Why do they call them "stock cars"?

Check out the Speed Channel. It covers quite a few racing series that feature production-based cars, such as the following (in increasing levels of sophistication and speed):

SCCA MX-5 Cup

(There’s also the Spec Miata Race Series, that is open to the older Miatas, but I don’t think they get on TV very often.)
The SCCA Speed World Challenge features two classes of cars, both of which run simultaneously in the same races:

TCs include Acura TSX, Audi A4, BMW 325, Ford Focus, Honda Civic, Mazda 6, Mercedes C230, VW Jetta,

GT cars include Cadillac CTS-V, Chevrolet Corvette C5 and C6, Dodge Viper, Porsche 911 GT3.
The **Grand American Rolex Sports Car Series ** also has two classes:

The other class in GAC is Daytona Prototypes, which are not based on street cars. As in the Speed World Challenge, both classes run in the same races at the same time.

So there’s no shortage of racing with production based cars. BTW, all of these series race on road courses, not ovals.

As AskNott said, the term “stock car” refers to the early days of racing. Today, Jeff Gordon and Jimmie Johnson aren’t driving anything you’d find in an ordinary car dealership, but back in the Forties, it was a different story.
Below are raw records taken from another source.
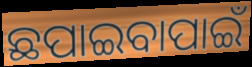
ଛପାଇବାପାଇଁ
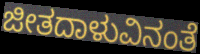
ಜೀತದಾಳುವಿನಂತೆ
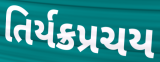
તિર્યક્રપ્રચય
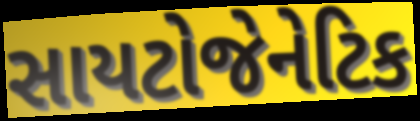
સાયટોજેનેટિક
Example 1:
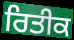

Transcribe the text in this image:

ਰਿਤੀਕ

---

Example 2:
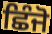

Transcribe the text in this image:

ਛਿੰਜੋ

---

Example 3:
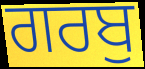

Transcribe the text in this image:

ਗਰਬੁ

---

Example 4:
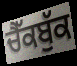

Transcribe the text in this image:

ਚੈੱਕਬੁੱਕ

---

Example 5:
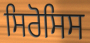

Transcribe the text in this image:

ਸਿਰੋਸਿਸ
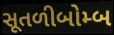
સૂતળીબોમ્બ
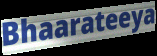
Bhaarateeya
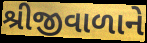
શ્રીજીવાળાને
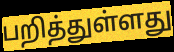
பறித்துள்ளது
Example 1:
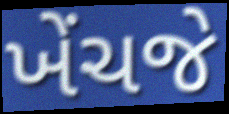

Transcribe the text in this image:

ખેંચજે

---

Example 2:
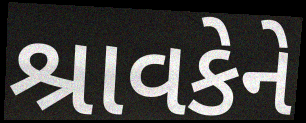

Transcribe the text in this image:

શ્રાવકેને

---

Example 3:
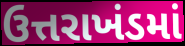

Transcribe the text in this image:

ઉત્તરાખંડમાં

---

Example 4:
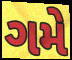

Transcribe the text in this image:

ગમે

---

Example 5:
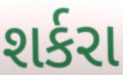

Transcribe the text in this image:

શર્કરા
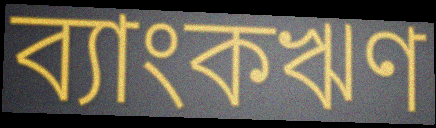
ব্যাংকঋণ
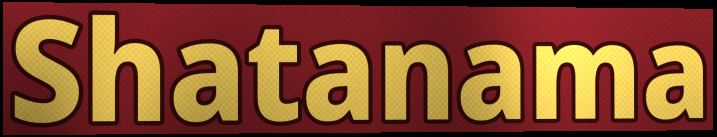
Shatanama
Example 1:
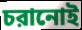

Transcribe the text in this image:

চরানোই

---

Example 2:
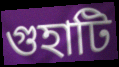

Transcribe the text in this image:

গুহাটি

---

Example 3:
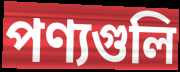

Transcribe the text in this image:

পণ্যগুলি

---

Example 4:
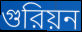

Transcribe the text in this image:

গুরিয়ন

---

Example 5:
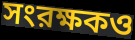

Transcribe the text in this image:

সংরক্ষকও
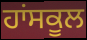
ਹਾਂਸਕੂਲ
Back then, bootleggers would buy ordinary cars (the same old Dodges, Chevys, Fords and Plymouths that their law-abiding neighbors owned), strip them down and soup them up to be as fast as possible- fast enough to carry a haul of moonshine across the county line before the sheriff could catch them.

Many/most of the earliest stock car racing champs were bootleggers. And while NASCAR has come a long way since then (and so have the cars), the term “stock car” remains, as a reminder of the sport’s roots.

The stickers are a minor plot point in the new movie Cars, as it happens. Although not Pixar’s best, the movie is well worth seeing.